As of April 2016, we finally have an FDA approval for a specific method of corneal collagen crosslinking (Avedro), a procedure indicated for the treatment of progressive keratoconus and corneal ectasia following refractive surgery. Investigators believe the mechanism of action involves the creation of new corneal collagen crosslinks, shortening and thickening the collagen fibrils, and strengthening corneal collagen by activating absorbed riboflavin with an ultraviolet light. This makes the collagen resistant to thinning and deformation.
Who Is Eligible?
Although the FDA study was confined to patients with progressive keratoconus and corneal ectasia following refractive surgery, research shows crosslinking is effective in most types of corneal ectasia.1 Candidates are identified using visual acuity, retinoscopy and manual keratometry. Ultimate patient candidacy should be confirmed by topography to assess posterior corneal curvature. Patients in the FDA clinical study were at least 14 years old, and no subjects were 65 or older.
Setting the expectations for the procedures is important. Patients need to understand that contact lenses or spectacles will still be required. Healing time may vary per patient, but on average, steepening of the Kmax is observed at one month, followed by flattening through 18 months.
|Avedro’s KXL system uses laser crosshairs to align the optical head.
How it’s Done
A central 9mm corneal epithelial defect is debrided on the cornea followed by one drop of Photrexa Viscous (riboflavin 5’-phosphate in 20% dextran ophthalmic solution, Avedro) applied to the cornea every two minutes for 30 minutes. Full absorption of the riboflavin is confirmed by the presence of yellow flare in the anterior chamber. The eye is then irradiated for 30 continuous minutes at 3mW/cm2 at 365nm while riboflavin is instilled every two minutes. After the procedure, a bandage contact lens (CL) is placed on the cornea and antibiotic, steroid and, possibly, nonsteroidal anti-inflammatory drops are prescribed.

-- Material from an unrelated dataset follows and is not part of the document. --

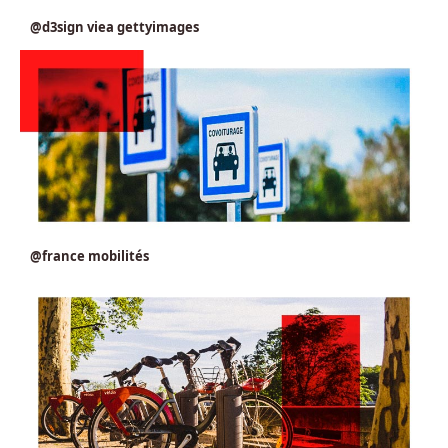
@d3sign viea gettyimages
@france mobilités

Due to the removal of the central corneal epithelium, comanaging clinicians can expect a healing course similar to photorefractive keratectomy. One significant difference is increased discomfort the first night after the procedure, which may be due to the light energy absorbed by the corneal nerves. Corneal re-epithelialization will typically take place in three to five days after the procedure, but occasionally takes longer due to the steep nature of the cornea and the apical bearing of the cornea on the bandage CL. Patients should be advised to not rub their eyes ever again, as it can contribute to breaking collagen bonds and the progression of keratoconus. Once the cornea re-epithelializes, the comanaging OD can remove the bandage CL and discontinue the antibiotics and steroids. Normal CL wear can then be resumed.

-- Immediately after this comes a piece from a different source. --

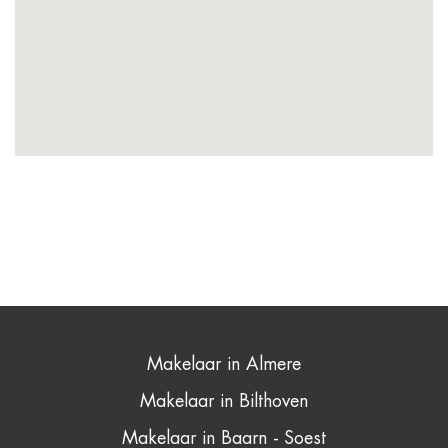
Makelaar in Almere
Makelaar in Bilthoven
Makelaar in Baarn - Soest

In 1% to 2% of patients, adverse effects including corneal epithelial defect, corneal edema, corneal opacity and scar continued to be observed for 12 months.2 The only unique complication seems to be deep corneal haze, but in most cases this was temporary and rarely visually debilitating.
Our experience has shown that, although there is typically a slight thinning of the cornea immediately post-op, ectasia progression is halted in roughly 98% of cases. The FDA study for this procedure also shows significant improvement in corneal flattening as well as BCVA and UVCA when compared with sham treatment groups at one year.3
1. Bayraktar S, Cebeci Z, Oray M, Alparslan N. Corneal collagen cross-linking in pellucid marginal degeneration: 2 patients, 4 eyes. Case Reports in Ophthalmological Medicine. 2015;2015:840687.
2. Avedro. Package Insert.3. Hersh PS, Greenstein SA, Fry KL. Corneal collagen crosslinking for keratoconus and corneal ectasia: One-year results. J Cataract Refract Surgery. 2011;37(1):149-60.